After the Square was cleared of the troops the precession of workers began to defile through the Square, singing the songs and shouting and slogans of the revolution. What a contrast to the days of Czardom! One could not help thinking of the pre-revolutionary times when as demonstration on May Day in Moscow meant the whip of the Cossack, and machine gun and rifle fire bringing certain death to brave workers who claimed their heritage as human beings.

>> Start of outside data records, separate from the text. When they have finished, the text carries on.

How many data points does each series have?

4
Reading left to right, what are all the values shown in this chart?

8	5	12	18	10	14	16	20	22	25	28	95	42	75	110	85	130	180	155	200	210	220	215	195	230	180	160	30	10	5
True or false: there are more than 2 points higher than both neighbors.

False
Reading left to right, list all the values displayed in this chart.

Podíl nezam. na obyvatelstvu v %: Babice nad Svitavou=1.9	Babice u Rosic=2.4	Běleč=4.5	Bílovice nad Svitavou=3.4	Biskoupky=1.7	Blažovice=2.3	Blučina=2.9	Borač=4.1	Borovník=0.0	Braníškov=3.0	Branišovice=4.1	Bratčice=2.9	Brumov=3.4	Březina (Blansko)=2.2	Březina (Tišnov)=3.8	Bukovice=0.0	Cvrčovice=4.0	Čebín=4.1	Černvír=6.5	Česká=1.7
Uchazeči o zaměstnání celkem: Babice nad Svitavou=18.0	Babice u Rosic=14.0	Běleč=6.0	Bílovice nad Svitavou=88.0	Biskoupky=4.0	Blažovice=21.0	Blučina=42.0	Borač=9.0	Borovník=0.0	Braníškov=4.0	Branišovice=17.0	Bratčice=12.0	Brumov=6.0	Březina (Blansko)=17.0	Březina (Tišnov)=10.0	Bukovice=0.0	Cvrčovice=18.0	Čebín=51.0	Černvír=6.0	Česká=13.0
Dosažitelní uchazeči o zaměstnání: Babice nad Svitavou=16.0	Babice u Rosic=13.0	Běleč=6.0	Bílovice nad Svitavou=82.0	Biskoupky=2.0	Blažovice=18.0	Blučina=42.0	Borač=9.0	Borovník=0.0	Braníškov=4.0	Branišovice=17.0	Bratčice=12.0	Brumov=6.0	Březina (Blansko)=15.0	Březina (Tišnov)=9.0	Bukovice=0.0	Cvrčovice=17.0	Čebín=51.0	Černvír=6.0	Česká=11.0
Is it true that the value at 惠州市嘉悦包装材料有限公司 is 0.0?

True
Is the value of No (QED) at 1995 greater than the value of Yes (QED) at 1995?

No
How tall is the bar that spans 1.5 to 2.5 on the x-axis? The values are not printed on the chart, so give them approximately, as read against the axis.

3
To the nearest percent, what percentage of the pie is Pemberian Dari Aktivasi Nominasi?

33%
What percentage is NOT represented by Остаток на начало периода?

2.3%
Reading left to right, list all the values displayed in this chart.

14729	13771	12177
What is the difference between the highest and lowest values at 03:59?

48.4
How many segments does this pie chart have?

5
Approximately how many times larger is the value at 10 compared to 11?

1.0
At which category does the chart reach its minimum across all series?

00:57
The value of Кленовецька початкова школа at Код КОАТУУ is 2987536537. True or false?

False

Reflections of these days must have vibrated through the memory of the other men and women, who now could joyfully give themselves up to this “day,” which was indeed their own, without fear or trembling. As each section or district with its banner approached the tribune all eyes and necks were strained to catch a glimpse of their beloved commander-and-chief, and, if possible, to shake him by the hand. Again, as with the soldiers, mutual greetings were exchanged between each section of the workers and the army chiefs, with the voice of Trotsky rising above the cheering and singing, urging the workers forward to renewed faith and loyalty to the revolution.
It is estimated that nearly half a million workers and peasants, men, women and children, walked in procession, which took about four hours to pass through the Square. In the streets and boulevards crowds upon crowds wandered leisurely up and down in proper holiday mood. No horseplay, drunkenness, or “Mafficking,” such as one is accustomed to on fete days in the highly civilized cities of Western Europe, marred the even tenor of the holiday makers.
Everywhere the conversation was centred on some aspect of the revolution, but the dominant note was Genoa. The diplomatic success of Comrades Chicherin, Rakovsky, Krassin, and Litvanoff at the Genoa Conference have admirably supplemented the heroic achievements of the Red Army. The bluff of the bourgeois imperialists in Europe has been called by the practical commonsense attitude of the Soviet representatives. The workers and peasants now see as never before that their future salvation lies in their undivided support to the Soviet Government. They now see that Russia is the real protector of the proletariat and they feel it.
This was amply manifested in the unanimity and harmony that prevailed everywhere.
Not the least important part of the celebrations during the week-end was the special attention given to the children.
All kinds of amusements and festivities were improvised. Rations of white bread, cake end candies were freely distributed and excursions arranged to the parts and surrounding country side, where our “little comrades were encouraged to let themselves go” for the day. Every available automobile seemed to be commandeered for their special benefit. Tastily decorated with red banners and green leaves bearing suitable slogans, these autoes of laughing and singing children vieing with each other in their display of red, were a leering and inspiring sight. All over the city one could hear the joyful voices of the little ones, expressed in song, chatter, or cheering. They were indeed the decoration of the day, the symbol for all the proletariat is struggling and fighting for.
Far into the night and encroaching on the early hours of Tuesday morning processions of young workers took possession of the main thoroughfares, singing the famous revolutionary songs of the Volga and favourite marches of the Red Army. The buildings where the delegates to the Comintern are housed came in for special attention, and as each group approached a halt was made and rousing cheers given for the Communist International.
The capitalist imperialists attach great importance to popular manifestations of public feeling. Let them pause for a moment in their present blind offensive against the working class, ponder over May Day, 1922, and beware!
The Soviet Republic of Russia, the vanguard of the international proletarian revolution, is very much alive!